● Directions for this task:
With the exception of the pictures, write out the data below precisely.

● Information shown:
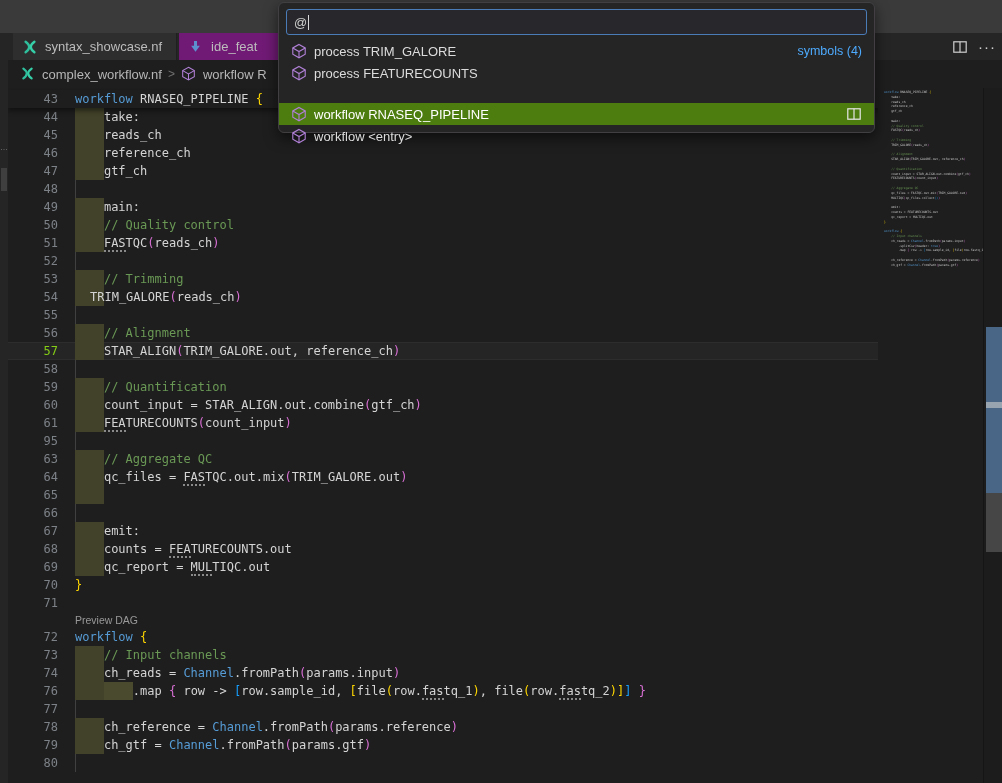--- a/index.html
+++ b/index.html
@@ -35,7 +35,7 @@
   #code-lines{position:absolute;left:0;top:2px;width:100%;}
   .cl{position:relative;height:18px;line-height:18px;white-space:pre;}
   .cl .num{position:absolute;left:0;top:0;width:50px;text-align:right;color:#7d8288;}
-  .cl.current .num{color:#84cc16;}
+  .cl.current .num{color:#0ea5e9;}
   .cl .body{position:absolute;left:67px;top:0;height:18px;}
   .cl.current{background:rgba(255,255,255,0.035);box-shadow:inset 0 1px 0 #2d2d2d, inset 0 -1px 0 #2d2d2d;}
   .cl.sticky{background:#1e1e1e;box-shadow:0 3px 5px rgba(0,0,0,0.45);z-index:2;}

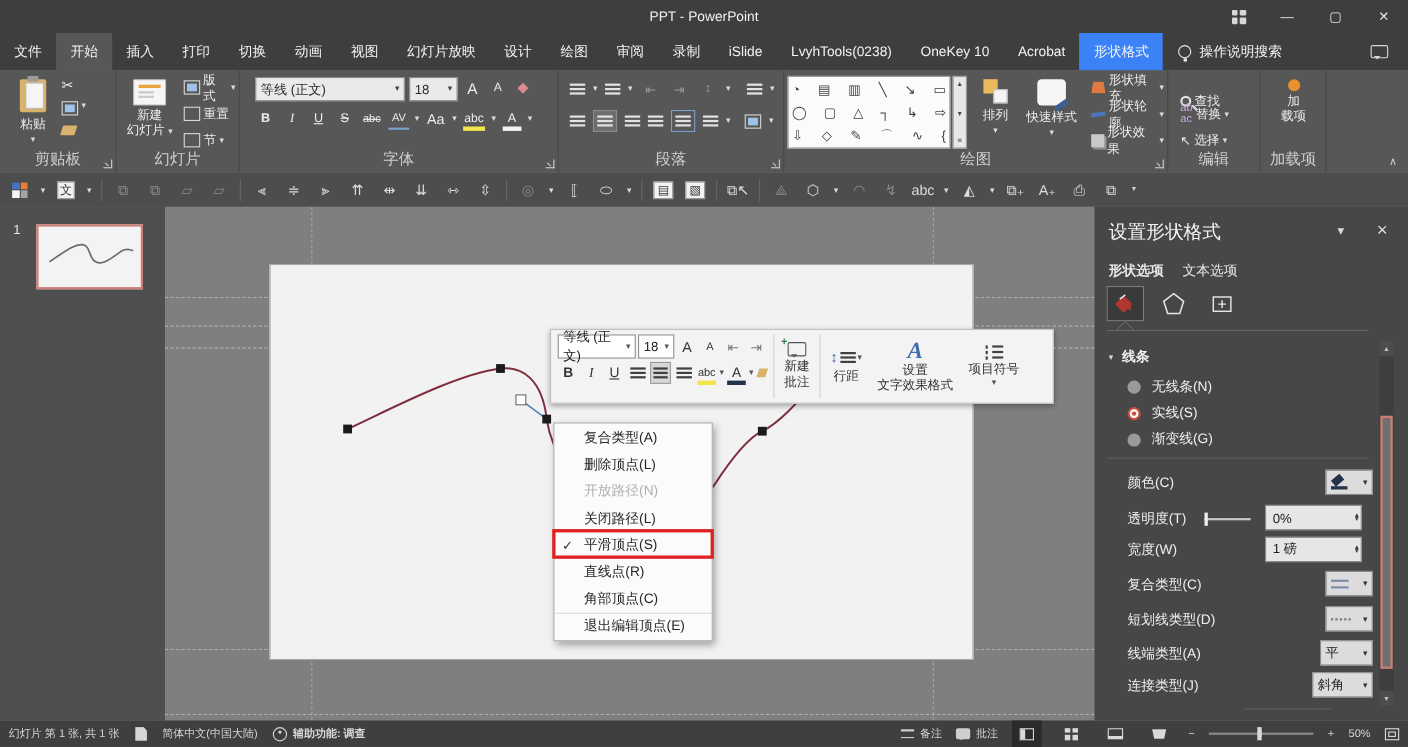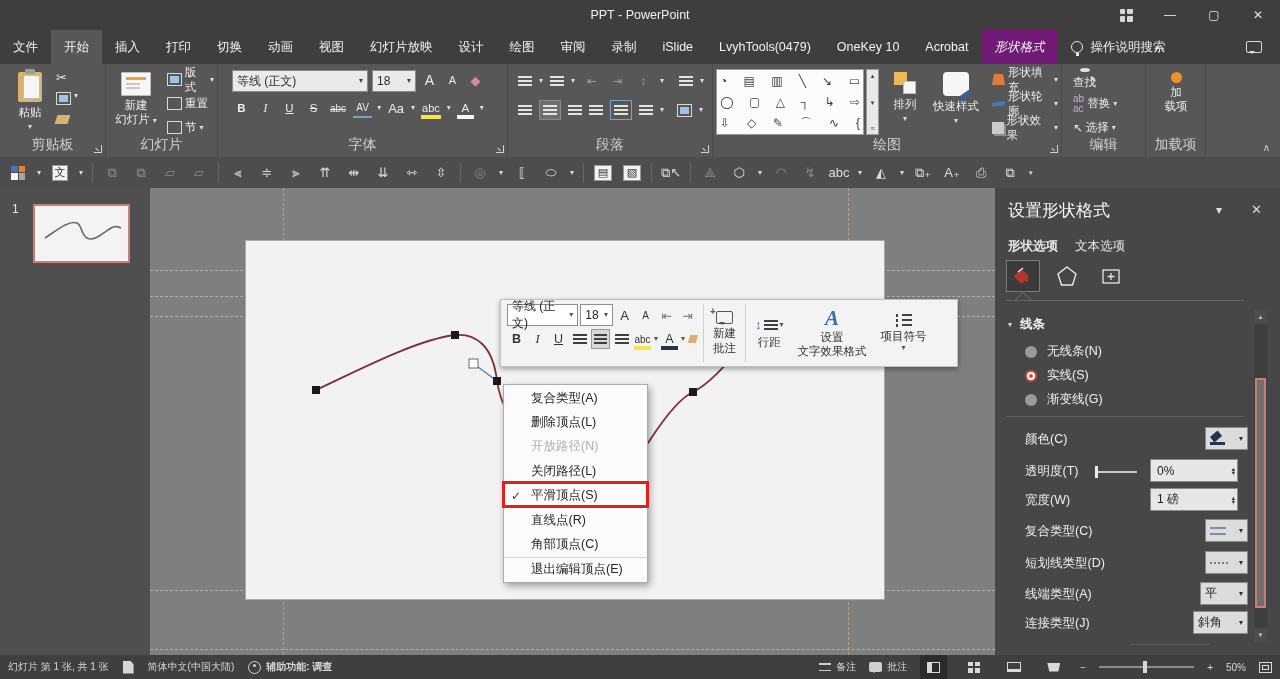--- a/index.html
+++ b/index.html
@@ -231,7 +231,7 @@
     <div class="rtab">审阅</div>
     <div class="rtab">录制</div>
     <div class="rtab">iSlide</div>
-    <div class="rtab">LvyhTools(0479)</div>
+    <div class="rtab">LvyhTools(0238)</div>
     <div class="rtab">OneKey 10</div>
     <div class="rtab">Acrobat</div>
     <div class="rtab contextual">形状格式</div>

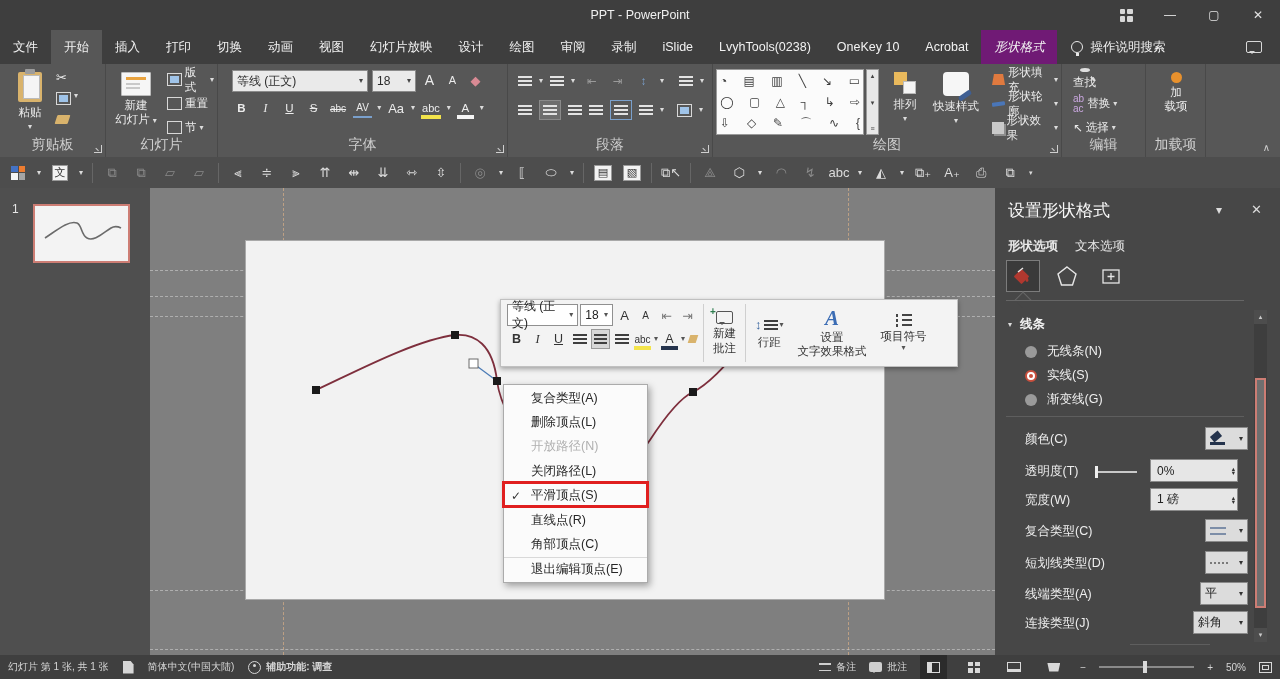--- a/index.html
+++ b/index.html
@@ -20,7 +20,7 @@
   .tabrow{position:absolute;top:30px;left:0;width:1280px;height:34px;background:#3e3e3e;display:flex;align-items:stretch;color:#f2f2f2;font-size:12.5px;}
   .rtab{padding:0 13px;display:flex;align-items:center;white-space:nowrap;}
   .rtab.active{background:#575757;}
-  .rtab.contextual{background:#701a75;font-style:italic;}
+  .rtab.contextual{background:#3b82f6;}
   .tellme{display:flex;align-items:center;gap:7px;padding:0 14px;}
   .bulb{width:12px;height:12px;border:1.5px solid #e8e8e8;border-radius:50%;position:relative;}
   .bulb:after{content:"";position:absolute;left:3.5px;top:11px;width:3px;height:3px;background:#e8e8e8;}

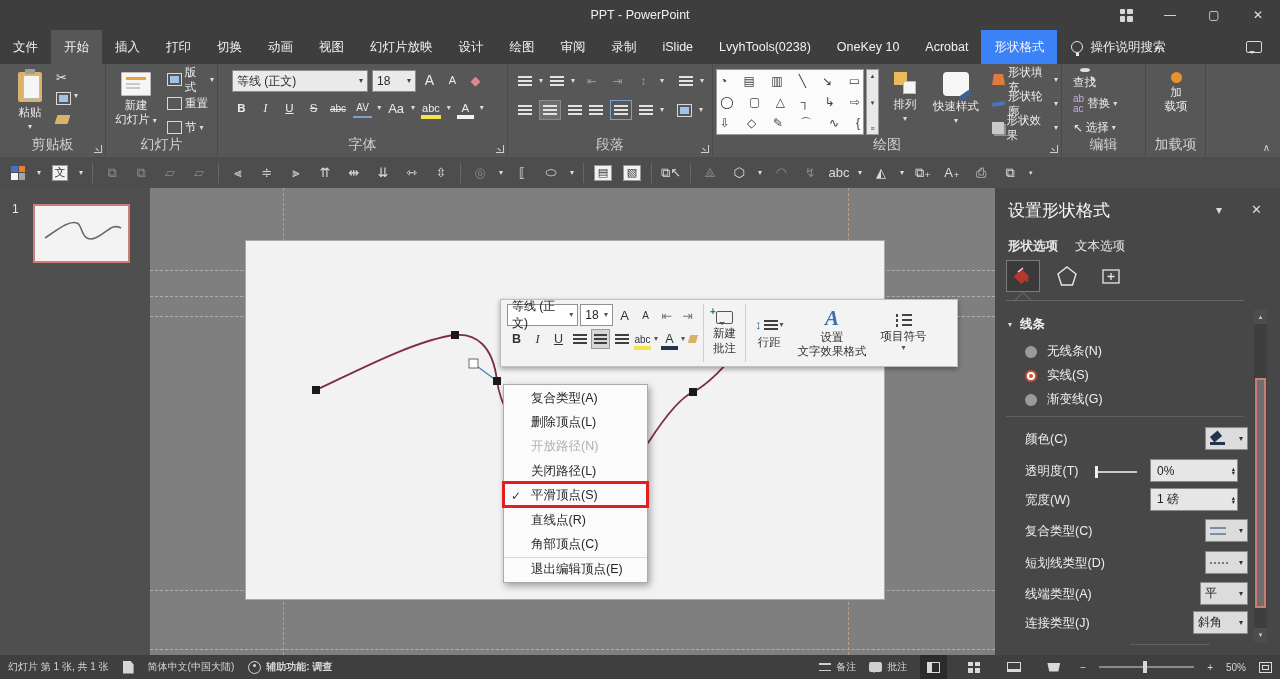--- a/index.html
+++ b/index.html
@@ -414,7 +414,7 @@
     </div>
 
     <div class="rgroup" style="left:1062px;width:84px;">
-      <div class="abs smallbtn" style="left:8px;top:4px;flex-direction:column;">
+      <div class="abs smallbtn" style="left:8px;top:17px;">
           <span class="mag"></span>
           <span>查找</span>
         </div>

● Result:
--- a/index.html
+++ b/index.html
@@ -35,7 +35,7 @@
   #code-lines{position:absolute;left:0;top:2px;width:100%;}
   .cl{position:relative;height:18px;line-height:18px;white-space:pre;}
   .cl .num{position:absolute;left:0;top:0;width:50px;text-align:right;color:#7d8288;}
-  .cl.current .num{color:#84cc16;}
+  .cl.current .num{color:#0ea5e9;}
   .cl .body{position:absolute;left:67px;top:0;height:18px;}
   .cl.current{background:rgba(255,255,255,0.035);box-shadow:inset 0 1px 0 #2d2d2d, inset 0 -1px 0 #2d2d2d;}
   .cl.sticky{background:#1e1e1e;box-shadow:0 3px 5px rgba(0,0,0,0.45);z-index:2;}

--- a/index.html
+++ b/index.html
@@ -231,7 +231,7 @@
     <div class="rtab">审阅</div>
     <div class="rtab">录制</div>
     <div class="rtab">iSlide</div>
-    <div class="rtab">LvyhTools(0479)</div>
+    <div class="rtab">LvyhTools(0238)</div>
     <div class="rtab">OneKey 10</div>
     <div class="rtab">Acrobat</div>
     <div class="rtab contextual">形状格式</div>

--- a/index.html
+++ b/index.html
@@ -20,7 +20,7 @@
   .tabrow{position:absolute;top:30px;left:0;width:1280px;height:34px;background:#3e3e3e;display:flex;align-items:stretch;color:#f2f2f2;font-size:12.5px;}
   .rtab{padding:0 13px;display:flex;align-items:center;white-space:nowrap;}
   .rtab.active{background:#575757;}
-  .rtab.contextual{background:#701a75;font-style:italic;}
+  .rtab.contextual{background:#3b82f6;}
   .tellme{display:flex;align-items:center;gap:7px;padding:0 14px;}
   .bulb{width:12px;height:12px;border:1.5px solid #e8e8e8;border-radius:50%;position:relative;}
   .bulb:after{content:"";position:absolute;left:3.5px;top:11px;width:3px;height:3px;background:#e8e8e8;}

--- a/index.html
+++ b/index.html
@@ -414,7 +414,7 @@
     </div>
 
     <div class="rgroup" style="left:1062px;width:84px;">
-      <div class="abs smallbtn" style="left:8px;top:4px;flex-direction:column;">
+      <div class="abs smallbtn" style="left:8px;top:17px;">
           <span class="mag"></span>
           <span>查找</span>
         </div>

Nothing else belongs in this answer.